Kırlangıçlarla gelirdi bahar kokusu, leylekler ısıtırdı serinliği cemreler düşerken. Erik ağaçlarında bir avuç tuzla geçerdi saatler. Bir de karadutlardan yendikten sonra simsiyah olan parmaklar vardı.
Yaşanası, geriye dönülesi zamanlar…
O ilime vakıf olmak için Zülkarneyn’in peşi sıra giderdi insan ya! Ne büyük bir şeref olurdu. Zaman; ilim ötesi bir kavramdı.
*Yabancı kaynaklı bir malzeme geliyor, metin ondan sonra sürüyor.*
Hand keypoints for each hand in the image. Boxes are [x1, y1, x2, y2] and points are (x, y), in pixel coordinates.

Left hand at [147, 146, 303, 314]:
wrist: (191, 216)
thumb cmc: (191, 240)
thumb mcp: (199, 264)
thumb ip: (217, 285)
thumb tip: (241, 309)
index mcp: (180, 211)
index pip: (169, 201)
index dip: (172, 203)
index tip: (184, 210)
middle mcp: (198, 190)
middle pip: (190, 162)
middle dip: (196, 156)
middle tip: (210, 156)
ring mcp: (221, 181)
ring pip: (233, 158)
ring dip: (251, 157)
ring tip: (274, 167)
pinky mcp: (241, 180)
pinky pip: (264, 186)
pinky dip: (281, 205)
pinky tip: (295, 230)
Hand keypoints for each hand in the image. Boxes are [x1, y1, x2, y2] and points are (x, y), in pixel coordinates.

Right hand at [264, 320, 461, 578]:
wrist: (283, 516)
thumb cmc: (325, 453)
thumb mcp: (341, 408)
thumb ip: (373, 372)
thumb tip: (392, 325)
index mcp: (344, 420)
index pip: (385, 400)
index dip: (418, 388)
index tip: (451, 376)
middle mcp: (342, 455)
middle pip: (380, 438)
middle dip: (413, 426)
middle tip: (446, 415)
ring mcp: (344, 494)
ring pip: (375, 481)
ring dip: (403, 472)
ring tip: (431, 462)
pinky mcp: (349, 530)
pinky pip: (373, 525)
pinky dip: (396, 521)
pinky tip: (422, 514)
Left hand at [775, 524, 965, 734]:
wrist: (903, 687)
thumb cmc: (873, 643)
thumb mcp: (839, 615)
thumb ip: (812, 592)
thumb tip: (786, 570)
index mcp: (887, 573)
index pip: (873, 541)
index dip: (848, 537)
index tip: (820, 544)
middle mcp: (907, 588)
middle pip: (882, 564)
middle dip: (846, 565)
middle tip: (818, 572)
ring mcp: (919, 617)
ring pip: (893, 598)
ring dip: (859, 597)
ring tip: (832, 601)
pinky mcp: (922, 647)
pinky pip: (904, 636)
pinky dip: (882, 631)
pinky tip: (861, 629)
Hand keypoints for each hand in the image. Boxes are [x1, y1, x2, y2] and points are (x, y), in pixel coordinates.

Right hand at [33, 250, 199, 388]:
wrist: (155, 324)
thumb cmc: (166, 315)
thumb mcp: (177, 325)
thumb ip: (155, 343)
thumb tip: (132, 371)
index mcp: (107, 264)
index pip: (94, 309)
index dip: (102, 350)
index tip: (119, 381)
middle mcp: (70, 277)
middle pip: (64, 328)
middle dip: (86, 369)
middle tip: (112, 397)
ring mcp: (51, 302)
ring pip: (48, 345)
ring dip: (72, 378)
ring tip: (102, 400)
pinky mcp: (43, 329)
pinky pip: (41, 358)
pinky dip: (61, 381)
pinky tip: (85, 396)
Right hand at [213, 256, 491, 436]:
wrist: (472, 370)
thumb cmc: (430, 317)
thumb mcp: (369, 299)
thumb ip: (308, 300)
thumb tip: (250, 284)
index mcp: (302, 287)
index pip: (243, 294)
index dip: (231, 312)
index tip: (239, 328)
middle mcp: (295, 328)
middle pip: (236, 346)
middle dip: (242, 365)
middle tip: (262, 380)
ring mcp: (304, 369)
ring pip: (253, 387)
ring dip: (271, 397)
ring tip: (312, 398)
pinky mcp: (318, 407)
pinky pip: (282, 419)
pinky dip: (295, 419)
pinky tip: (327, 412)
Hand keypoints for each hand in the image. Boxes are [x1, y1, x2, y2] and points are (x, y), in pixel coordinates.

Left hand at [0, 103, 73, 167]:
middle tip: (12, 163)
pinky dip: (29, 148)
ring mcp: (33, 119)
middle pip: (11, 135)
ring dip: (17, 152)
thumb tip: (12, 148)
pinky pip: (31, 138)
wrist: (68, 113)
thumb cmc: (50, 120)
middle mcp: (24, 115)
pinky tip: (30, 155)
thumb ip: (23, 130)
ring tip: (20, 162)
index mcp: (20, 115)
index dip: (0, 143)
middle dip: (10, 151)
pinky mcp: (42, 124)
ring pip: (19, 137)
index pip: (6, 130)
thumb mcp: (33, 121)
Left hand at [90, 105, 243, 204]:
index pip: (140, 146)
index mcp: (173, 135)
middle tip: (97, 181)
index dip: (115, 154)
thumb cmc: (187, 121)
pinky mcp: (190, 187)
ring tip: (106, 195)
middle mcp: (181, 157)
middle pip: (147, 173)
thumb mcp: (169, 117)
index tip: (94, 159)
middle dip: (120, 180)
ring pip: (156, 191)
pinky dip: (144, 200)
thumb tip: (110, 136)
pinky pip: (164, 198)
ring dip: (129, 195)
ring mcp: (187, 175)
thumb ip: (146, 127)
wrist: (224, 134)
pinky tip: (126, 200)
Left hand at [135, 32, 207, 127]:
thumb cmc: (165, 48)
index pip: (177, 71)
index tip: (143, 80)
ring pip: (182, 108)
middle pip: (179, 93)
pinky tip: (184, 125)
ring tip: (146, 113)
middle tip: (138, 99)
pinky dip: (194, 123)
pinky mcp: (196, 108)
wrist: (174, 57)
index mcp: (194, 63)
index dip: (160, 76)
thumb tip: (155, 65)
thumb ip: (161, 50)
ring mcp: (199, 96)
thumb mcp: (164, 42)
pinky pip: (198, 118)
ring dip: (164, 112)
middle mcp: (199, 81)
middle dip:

“Zaman; ilim ötesi bir kavramdı.” diyor Samet Türkyurdu. Elinizde tuttuğunuz, birazdan satırları arasında kaybolup gideceğiniz bu kitap size bu gerçeği en derininizden, en masum, en saf zamanlarınızdan yani çocukluğunuzdan yakalayarak anlatıyor.
– Büşra Tarlacı, Editör
“Düşler Gezgini” ve “Bulutların Dansı” isimli eserlerindeki her yüreğe dokunan şiirlerinden sonra, herkesin kendi çocukluğundan bir parça anı bulacağı muhteşem bir öykü. Eserlerinin devamını heyecanla bekliyorum.